受診の際には、いつからどのような咳が出ているか、痰の色や量、併発症状(発熱や胸痛など)を医師に伝えると診断の助けになります。

◆「気管支炎について」>>

◆「肺炎とは」>>

◆「胸膜炎とは」>>

◆「インフルエンザの基本情報」>>

〖参考情報〗『せきが長引く時は?(結核予防啓発)』厚生労働省
https://www.mhlw.go.jp/stf/seisakunitsuite/bunya/kenkou_iryou/kenkou/kekkaku-kansenshou03/index.html#:~:text=%E7%B5%90%E6%A0%B8%20

【参考文献】”Over‑the‑Counter Monograph M012…” by U.S. Food and Drug Administration
https://dps-admin.fda.gov/omuf/sites/omuf/files/monograph-documents/2022-10/OTC%20Monograph_M012-Cough%20Cold%20Allergy%20Bronchodilator%20and%20Antiasthmatic%20Drug%20Products%20for%20OTC%20Human%20Use%2010.14.2022.pdf?utm_source=chatgpt.com

市販の咳止め薬は上手に使えば、つらい咳症状を一時的に和らげ日常生活の負担を軽減するのに役立ちます。

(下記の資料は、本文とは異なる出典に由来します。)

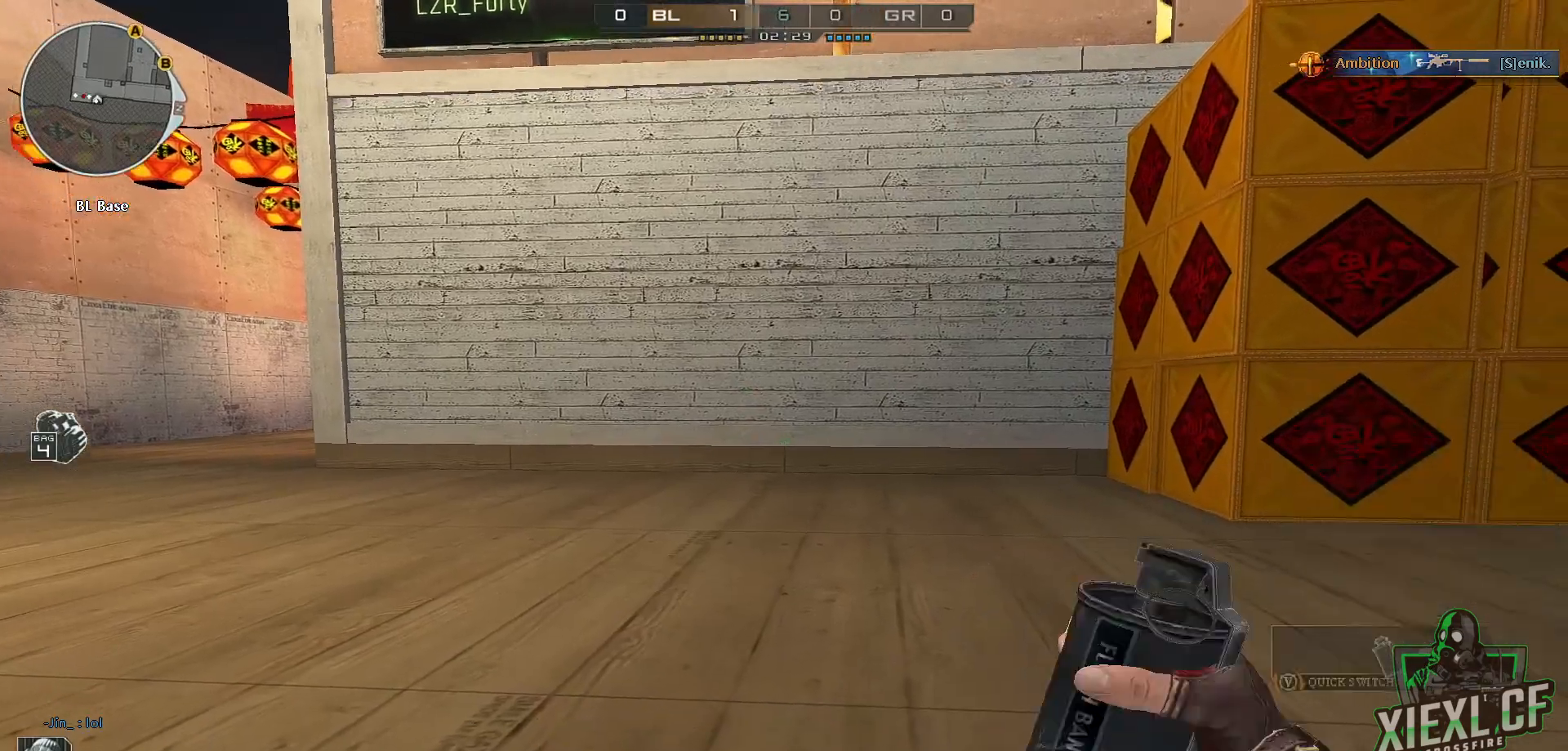
{"keys": ["w"], "mouse": [], "events": [[50, "q", "up"], [150, "q", "down"], [233, "q", "up"], [333, "q", "down"], [433, "q", "up"]]}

ただし、市販薬はあくまで対症療法であり、原因を治すものではないことを忘れないでください。

風邪による咳も、通常は1週間前後で自然に治まります。

長引く咳や激しい咳は風邪以外の疾患の可能性もあるため、様子を見ながらも適切なタイミングで医療機関を受診することが大切です。

とくに咳が2〜3週間以上続く場合や、息苦しさ・血痰などの異常を感じたら、早めに呼吸器内科を受診しましょう。

忙しい毎日でも、自分の身体のサインを見逃さずケアすることが健康維持の鍵です。

市販薬と医療機関を上手に使い分け、つらい咳を早く鎮めて快適な生活を取り戻してくださいね。